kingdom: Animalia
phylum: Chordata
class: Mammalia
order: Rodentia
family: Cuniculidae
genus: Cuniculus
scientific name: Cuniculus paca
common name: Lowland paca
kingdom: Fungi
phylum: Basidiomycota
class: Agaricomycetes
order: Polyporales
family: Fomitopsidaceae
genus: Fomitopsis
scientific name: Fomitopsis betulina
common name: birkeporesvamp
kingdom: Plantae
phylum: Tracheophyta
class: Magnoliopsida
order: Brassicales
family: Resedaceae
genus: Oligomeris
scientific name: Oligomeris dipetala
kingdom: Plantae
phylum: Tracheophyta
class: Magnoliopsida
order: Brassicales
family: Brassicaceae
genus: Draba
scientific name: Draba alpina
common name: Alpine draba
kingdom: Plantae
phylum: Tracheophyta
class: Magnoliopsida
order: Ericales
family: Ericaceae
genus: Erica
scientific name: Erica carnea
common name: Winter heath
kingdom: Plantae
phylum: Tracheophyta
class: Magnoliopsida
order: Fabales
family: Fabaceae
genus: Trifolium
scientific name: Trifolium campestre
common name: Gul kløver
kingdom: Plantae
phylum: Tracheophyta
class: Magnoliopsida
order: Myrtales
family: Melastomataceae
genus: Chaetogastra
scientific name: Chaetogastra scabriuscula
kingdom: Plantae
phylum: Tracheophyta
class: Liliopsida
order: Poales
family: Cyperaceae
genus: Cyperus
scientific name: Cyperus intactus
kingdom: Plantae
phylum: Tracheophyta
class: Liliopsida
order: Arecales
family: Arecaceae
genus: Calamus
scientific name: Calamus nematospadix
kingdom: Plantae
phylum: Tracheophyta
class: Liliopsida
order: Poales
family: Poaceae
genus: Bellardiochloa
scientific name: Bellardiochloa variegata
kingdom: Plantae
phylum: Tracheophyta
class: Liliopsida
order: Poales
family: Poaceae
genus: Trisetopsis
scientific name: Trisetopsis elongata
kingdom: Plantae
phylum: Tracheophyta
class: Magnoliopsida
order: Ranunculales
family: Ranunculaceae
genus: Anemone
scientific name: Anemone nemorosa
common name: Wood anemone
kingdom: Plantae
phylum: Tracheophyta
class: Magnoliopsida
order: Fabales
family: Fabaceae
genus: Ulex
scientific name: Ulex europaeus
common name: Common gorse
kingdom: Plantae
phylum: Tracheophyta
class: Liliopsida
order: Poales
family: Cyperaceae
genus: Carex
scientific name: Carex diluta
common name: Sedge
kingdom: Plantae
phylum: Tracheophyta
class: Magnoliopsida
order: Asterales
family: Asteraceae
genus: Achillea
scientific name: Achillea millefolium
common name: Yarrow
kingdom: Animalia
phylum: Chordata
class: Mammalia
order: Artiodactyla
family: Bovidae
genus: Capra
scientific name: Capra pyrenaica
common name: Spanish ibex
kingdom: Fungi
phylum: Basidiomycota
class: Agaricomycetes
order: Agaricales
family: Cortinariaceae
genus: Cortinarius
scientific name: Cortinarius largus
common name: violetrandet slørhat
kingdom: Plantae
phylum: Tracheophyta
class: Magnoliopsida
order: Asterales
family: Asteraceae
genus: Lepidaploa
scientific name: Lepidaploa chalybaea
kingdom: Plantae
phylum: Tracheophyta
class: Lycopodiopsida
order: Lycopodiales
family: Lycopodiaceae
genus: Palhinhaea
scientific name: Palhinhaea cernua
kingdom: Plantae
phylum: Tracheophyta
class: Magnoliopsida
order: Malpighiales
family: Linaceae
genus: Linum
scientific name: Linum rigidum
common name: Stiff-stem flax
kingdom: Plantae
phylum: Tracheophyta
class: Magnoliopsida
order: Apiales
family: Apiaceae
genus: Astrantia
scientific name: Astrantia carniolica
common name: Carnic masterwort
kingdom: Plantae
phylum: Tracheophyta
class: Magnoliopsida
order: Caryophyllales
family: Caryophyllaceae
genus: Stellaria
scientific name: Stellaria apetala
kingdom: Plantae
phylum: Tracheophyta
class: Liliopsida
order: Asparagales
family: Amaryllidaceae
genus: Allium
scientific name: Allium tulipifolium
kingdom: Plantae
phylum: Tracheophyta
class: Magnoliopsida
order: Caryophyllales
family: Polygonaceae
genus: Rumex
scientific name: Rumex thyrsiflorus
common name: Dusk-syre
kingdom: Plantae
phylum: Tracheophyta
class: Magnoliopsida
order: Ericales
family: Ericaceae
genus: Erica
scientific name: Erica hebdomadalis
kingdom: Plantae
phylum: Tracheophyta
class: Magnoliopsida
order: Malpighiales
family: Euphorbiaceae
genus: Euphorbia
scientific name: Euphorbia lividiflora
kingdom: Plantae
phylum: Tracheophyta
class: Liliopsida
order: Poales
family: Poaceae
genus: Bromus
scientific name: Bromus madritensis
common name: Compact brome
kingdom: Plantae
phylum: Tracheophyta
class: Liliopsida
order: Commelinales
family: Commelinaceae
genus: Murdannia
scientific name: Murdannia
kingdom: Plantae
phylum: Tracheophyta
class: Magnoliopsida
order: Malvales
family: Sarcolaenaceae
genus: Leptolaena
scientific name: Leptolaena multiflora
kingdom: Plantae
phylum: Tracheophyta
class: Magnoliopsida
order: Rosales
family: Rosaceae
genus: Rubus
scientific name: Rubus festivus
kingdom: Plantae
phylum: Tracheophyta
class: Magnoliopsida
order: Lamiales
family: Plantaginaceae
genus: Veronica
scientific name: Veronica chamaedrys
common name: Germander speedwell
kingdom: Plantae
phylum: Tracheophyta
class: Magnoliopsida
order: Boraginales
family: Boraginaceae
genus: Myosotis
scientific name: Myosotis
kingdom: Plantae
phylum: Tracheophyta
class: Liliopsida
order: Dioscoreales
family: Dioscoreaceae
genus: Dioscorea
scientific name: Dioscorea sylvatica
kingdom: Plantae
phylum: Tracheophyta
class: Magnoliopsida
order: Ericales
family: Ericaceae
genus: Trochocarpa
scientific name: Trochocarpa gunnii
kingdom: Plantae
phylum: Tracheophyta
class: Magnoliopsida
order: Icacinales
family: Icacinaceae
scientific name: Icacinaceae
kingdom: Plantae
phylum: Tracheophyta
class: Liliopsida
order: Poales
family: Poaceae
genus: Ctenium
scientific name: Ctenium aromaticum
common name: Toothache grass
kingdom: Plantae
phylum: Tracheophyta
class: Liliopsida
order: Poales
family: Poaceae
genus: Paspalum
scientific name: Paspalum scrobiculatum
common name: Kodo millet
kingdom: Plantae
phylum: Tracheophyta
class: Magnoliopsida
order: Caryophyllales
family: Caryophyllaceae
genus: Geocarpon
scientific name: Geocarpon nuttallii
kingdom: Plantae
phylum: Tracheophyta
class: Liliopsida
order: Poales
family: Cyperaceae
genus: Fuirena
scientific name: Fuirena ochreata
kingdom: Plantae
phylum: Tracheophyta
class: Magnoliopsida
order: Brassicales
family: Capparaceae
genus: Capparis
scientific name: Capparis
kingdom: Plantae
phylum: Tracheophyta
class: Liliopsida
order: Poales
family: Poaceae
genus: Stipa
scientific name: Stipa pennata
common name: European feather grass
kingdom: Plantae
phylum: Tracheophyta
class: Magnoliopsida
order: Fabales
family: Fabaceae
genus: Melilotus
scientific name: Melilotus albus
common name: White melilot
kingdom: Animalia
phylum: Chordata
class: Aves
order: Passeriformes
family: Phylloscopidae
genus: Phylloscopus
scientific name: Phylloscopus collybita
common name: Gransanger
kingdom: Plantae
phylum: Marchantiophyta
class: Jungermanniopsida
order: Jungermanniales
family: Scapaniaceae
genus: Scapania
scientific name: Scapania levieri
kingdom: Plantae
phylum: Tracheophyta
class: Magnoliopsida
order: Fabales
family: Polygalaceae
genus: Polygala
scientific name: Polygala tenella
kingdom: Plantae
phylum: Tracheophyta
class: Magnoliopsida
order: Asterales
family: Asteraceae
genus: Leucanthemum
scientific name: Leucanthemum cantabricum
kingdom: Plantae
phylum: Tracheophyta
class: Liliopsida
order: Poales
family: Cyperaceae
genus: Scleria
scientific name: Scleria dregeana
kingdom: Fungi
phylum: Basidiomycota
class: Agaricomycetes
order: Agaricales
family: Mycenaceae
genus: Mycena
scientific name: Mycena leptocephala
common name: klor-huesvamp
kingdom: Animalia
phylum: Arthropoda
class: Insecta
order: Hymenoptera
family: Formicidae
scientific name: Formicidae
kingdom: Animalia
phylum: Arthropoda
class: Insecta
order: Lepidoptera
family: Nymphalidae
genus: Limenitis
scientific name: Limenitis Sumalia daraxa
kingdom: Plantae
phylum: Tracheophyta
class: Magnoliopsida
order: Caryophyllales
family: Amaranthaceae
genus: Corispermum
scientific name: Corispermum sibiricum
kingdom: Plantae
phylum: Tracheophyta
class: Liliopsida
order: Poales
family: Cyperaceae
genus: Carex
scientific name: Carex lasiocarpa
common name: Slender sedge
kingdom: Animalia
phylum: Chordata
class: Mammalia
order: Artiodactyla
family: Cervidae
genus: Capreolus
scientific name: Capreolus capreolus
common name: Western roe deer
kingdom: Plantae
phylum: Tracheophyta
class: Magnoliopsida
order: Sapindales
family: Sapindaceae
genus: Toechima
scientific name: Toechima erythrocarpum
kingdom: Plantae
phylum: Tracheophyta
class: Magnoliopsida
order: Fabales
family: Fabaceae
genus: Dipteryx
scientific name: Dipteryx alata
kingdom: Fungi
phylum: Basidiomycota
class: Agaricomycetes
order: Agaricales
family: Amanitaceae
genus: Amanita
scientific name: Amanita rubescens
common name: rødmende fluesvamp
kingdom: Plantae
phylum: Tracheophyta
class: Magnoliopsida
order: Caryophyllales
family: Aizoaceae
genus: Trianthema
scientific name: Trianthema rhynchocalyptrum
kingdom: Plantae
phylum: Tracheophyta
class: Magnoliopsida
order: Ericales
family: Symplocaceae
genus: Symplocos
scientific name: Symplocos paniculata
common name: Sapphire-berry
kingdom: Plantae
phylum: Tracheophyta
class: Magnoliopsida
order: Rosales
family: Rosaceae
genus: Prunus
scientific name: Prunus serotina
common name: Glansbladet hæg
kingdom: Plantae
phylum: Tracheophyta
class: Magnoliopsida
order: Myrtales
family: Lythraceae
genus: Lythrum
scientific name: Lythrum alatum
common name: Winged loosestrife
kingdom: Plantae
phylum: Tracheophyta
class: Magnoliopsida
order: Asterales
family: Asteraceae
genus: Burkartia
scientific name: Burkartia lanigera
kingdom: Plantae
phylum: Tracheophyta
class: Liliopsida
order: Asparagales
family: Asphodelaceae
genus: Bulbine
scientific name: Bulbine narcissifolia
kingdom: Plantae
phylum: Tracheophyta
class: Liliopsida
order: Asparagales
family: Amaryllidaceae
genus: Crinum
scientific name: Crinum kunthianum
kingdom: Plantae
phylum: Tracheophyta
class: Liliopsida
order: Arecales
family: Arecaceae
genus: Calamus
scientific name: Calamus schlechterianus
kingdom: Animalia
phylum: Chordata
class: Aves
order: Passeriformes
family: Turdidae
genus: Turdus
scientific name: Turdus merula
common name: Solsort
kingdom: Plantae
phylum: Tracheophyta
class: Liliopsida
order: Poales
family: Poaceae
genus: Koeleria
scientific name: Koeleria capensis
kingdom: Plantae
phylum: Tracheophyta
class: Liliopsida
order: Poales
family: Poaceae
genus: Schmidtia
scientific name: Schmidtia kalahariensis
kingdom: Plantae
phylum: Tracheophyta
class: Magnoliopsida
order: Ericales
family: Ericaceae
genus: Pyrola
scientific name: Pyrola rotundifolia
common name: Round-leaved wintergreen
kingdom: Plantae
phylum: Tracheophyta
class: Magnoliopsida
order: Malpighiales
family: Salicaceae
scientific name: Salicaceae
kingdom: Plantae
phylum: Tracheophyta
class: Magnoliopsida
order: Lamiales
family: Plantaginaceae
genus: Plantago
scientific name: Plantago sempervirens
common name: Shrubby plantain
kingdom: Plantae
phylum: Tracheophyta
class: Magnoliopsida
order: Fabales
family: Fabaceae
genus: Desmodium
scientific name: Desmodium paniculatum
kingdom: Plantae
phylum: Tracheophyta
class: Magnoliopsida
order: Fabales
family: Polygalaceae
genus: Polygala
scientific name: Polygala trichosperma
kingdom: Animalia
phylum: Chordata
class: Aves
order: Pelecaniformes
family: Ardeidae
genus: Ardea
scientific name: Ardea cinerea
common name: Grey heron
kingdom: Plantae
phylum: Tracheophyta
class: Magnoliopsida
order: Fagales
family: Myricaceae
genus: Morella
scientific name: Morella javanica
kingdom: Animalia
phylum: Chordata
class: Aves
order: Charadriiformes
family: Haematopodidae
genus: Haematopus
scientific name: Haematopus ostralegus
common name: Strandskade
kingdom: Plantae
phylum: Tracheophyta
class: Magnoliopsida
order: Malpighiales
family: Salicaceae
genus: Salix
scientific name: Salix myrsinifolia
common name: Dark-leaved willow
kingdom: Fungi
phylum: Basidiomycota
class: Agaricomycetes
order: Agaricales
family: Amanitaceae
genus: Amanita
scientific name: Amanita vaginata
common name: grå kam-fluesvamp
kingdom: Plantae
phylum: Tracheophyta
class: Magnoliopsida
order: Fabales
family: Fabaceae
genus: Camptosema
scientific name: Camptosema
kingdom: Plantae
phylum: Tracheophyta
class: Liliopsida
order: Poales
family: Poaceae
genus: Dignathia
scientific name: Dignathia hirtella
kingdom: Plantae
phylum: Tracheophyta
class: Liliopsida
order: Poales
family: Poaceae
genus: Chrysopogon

#####

Starting with the first line and going on through the line with "common name: Alpine draba", write those lines out again with "scientific name" replaced by "species" and nothing else changed.

kingdom: Animalia
phylum: Chordata
class: Mammalia
order: Rodentia
family: Cuniculidae
genus: Cuniculus
species: Cuniculus paca
common name: Lowland paca
kingdom: Fungi
phylum: Basidiomycota
class: Agaricomycetes
order: Polyporales
family: Fomitopsidaceae
genus: Fomitopsis
species: Fomitopsis betulina
common name: birkeporesvamp
kingdom: Plantae
phylum: Tracheophyta
class: Magnoliopsida
order: Brassicales
family: Resedaceae
genus: Oligomeris
species: Oligomeris dipetala
kingdom: Plantae
phylum: Tracheophyta
class: Magnoliopsida
order: Brassicales
family: Brassicaceae
genus: Draba
species: Draba alpina
common name: Alpine draba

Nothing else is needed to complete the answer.